_What the task asks_: In the listing below, swap "roll" for "bank" in the stretch from the line containing "pose: elev=82.4 azim=148.5" through the line containing "Dot at: (299, 252)", and reproduce those lines with nothing else altered. Omit the pictures from your answer.

_Data listing_:
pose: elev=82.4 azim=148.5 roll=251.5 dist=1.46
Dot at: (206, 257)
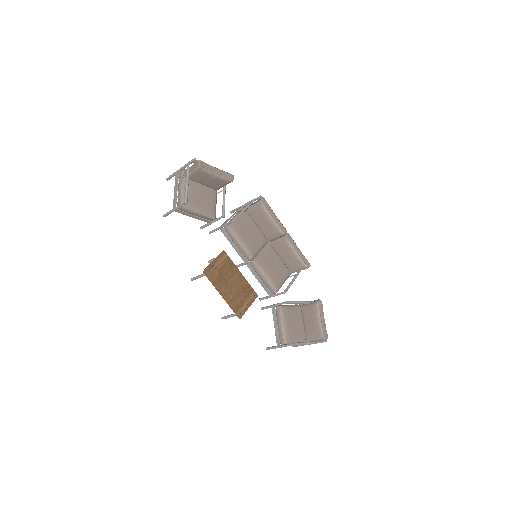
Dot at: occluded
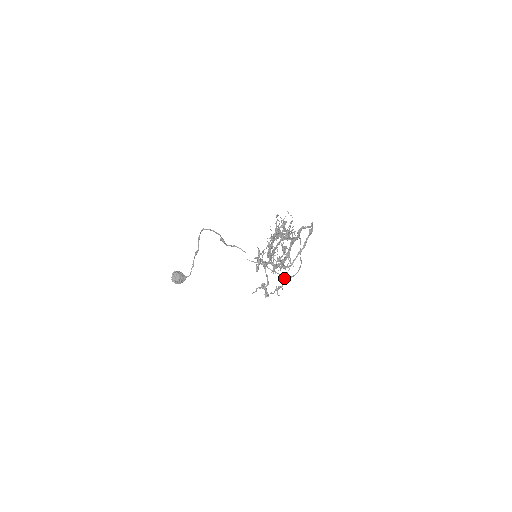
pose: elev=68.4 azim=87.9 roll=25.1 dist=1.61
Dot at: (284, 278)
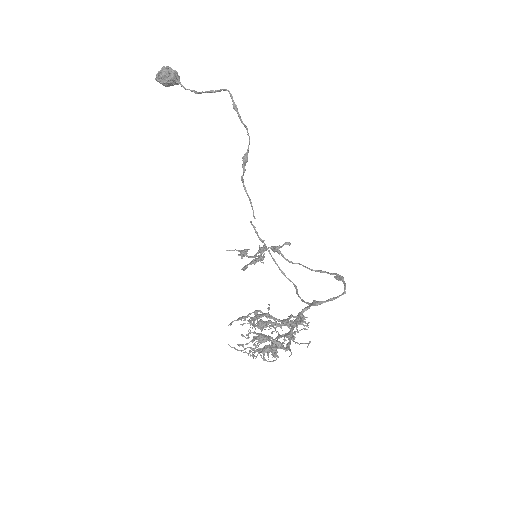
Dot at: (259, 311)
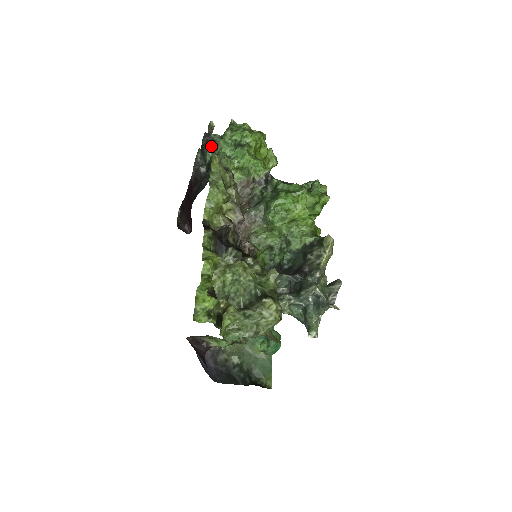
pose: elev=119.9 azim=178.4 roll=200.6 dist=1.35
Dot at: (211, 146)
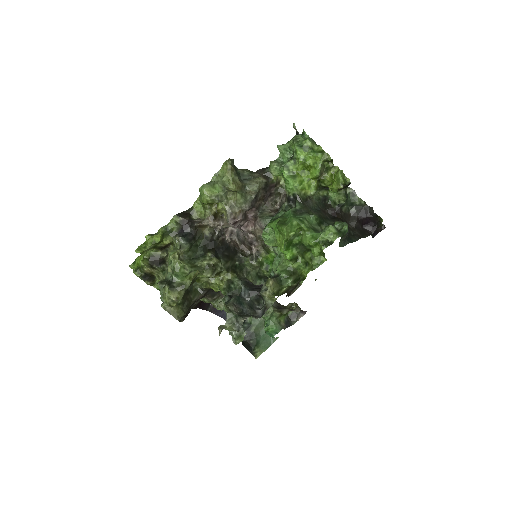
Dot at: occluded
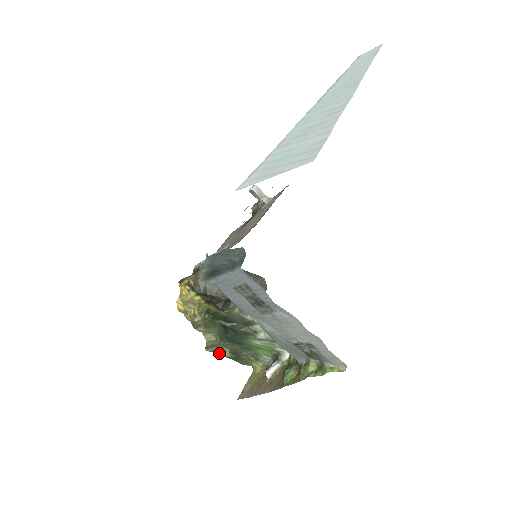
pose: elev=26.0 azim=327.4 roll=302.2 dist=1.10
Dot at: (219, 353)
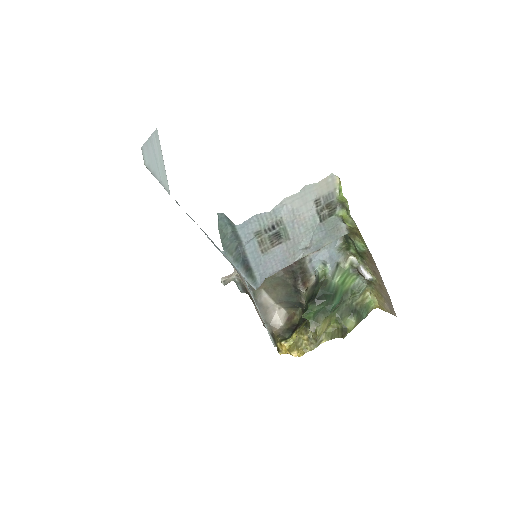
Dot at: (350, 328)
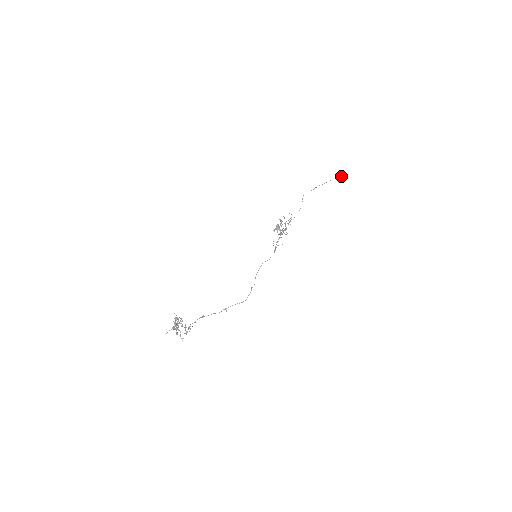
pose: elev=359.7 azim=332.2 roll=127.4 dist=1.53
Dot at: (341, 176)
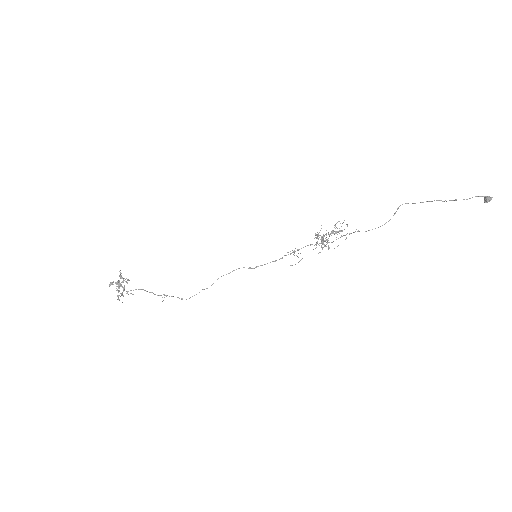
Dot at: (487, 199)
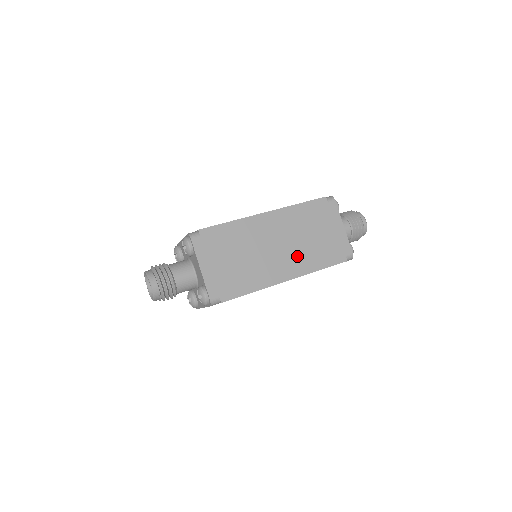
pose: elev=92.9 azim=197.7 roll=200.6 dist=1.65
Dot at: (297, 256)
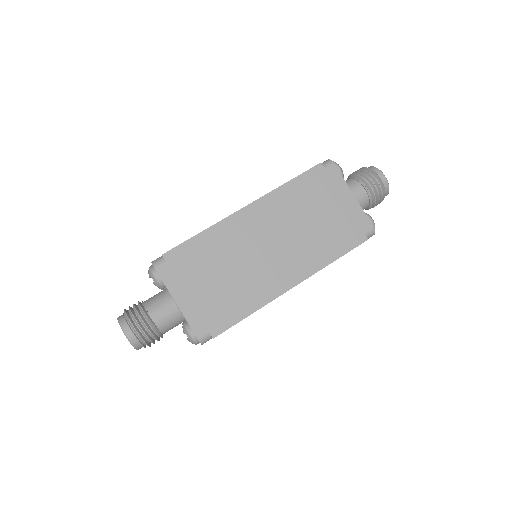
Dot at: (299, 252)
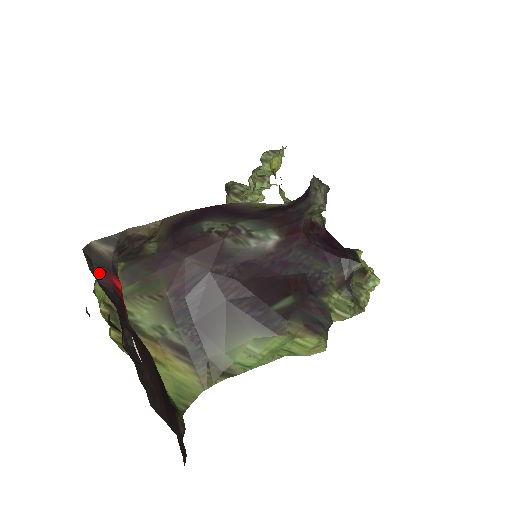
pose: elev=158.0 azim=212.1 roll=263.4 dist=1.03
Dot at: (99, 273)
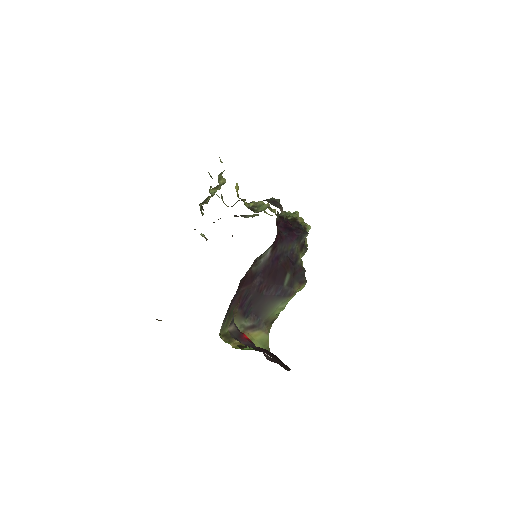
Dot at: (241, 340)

==

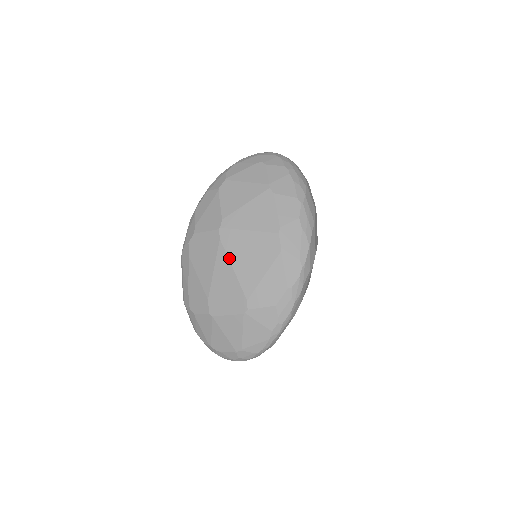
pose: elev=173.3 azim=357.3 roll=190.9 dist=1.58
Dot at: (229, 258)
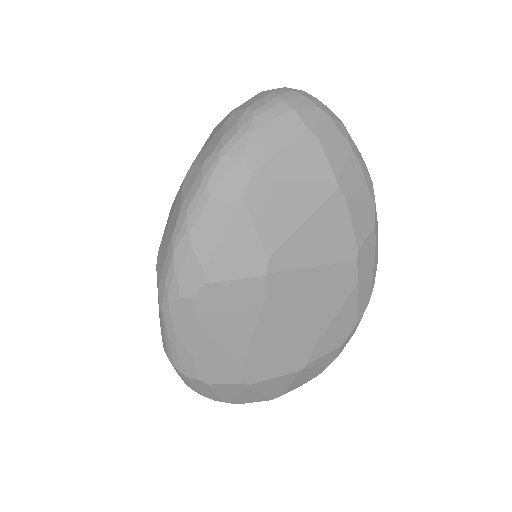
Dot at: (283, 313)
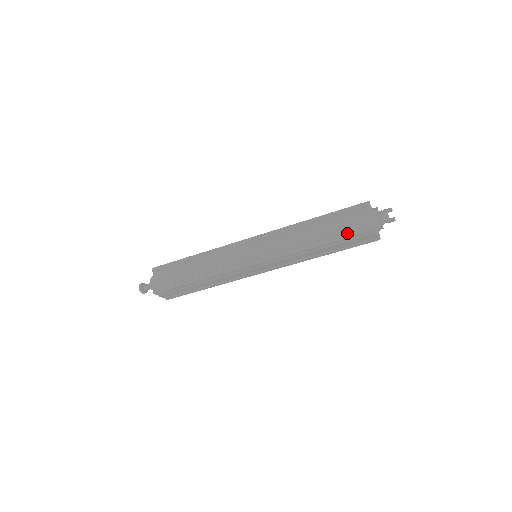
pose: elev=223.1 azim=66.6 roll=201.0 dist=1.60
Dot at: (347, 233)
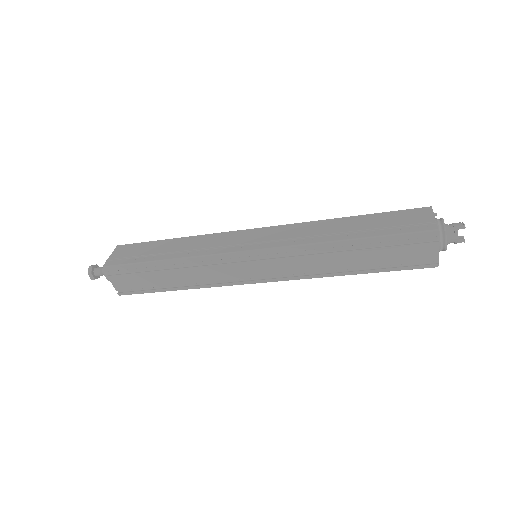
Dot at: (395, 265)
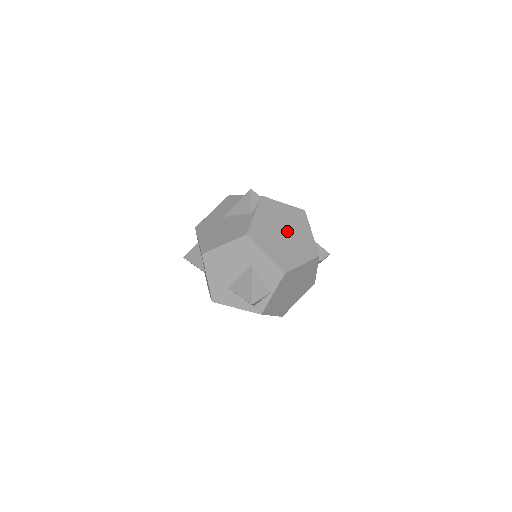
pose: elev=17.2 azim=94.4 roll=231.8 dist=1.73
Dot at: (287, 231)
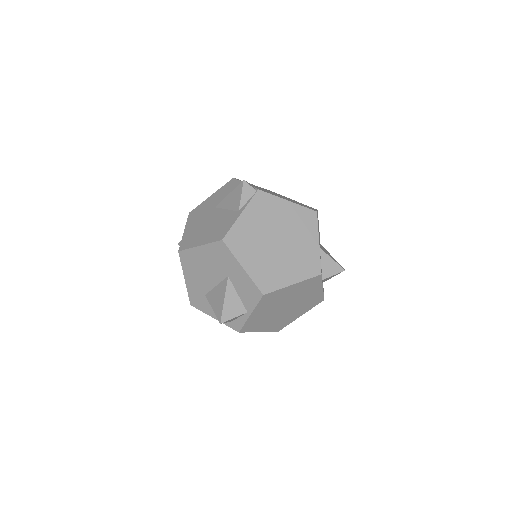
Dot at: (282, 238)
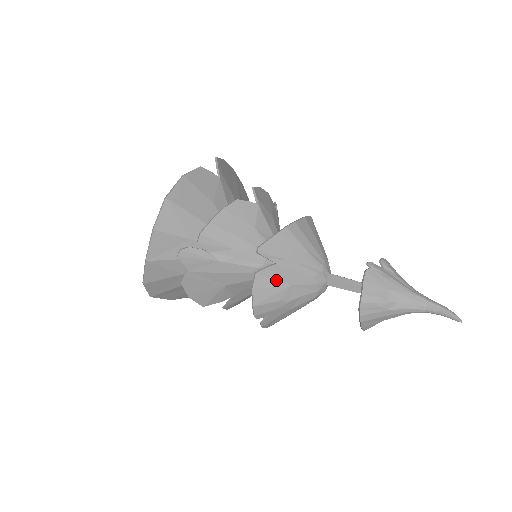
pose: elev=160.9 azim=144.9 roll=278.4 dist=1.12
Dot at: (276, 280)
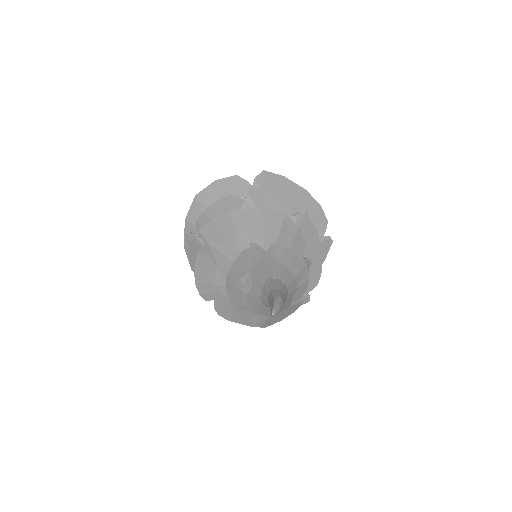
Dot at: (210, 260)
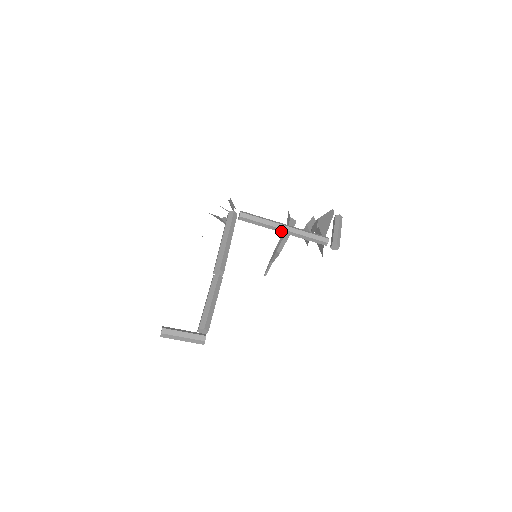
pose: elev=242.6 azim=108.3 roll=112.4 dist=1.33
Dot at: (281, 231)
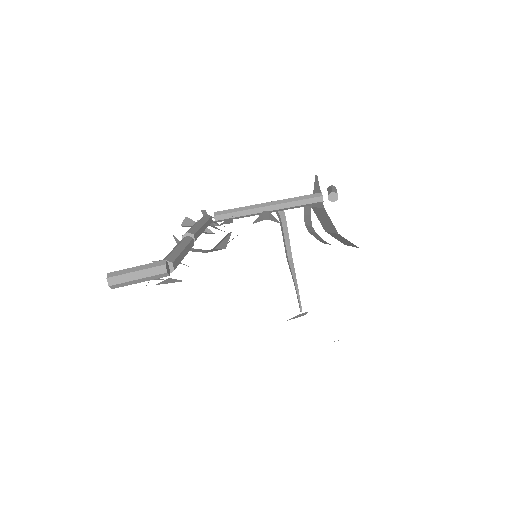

_The completed task_:
pose: elev=82.4 azim=148.5 bank=251.5 dist=1.46
Dot at: (206, 257)
Dot at: occluded
pose: elev=68.4 azim=87.9 bank=25.1 dist=1.61
Dot at: (284, 278)
Dot at: (259, 311)
pose: elev=119.9 azim=178.4 bank=200.6 dist=1.35
Dot at: (211, 146)
Dot at: occluded
pose: elev=26.0 azim=327.4 bank=302.2 dist=1.10
Dot at: (219, 353)
Dot at: (350, 328)
pose: elev=359.7 azim=332.2 bank=127.4 dist=1.53
Dot at: (341, 176)
Dot at: (487, 199)
pose: elev=92.9 azim=197.7 bank=200.6 dist=1.65
Dot at: (297, 256)
Dot at: (299, 252)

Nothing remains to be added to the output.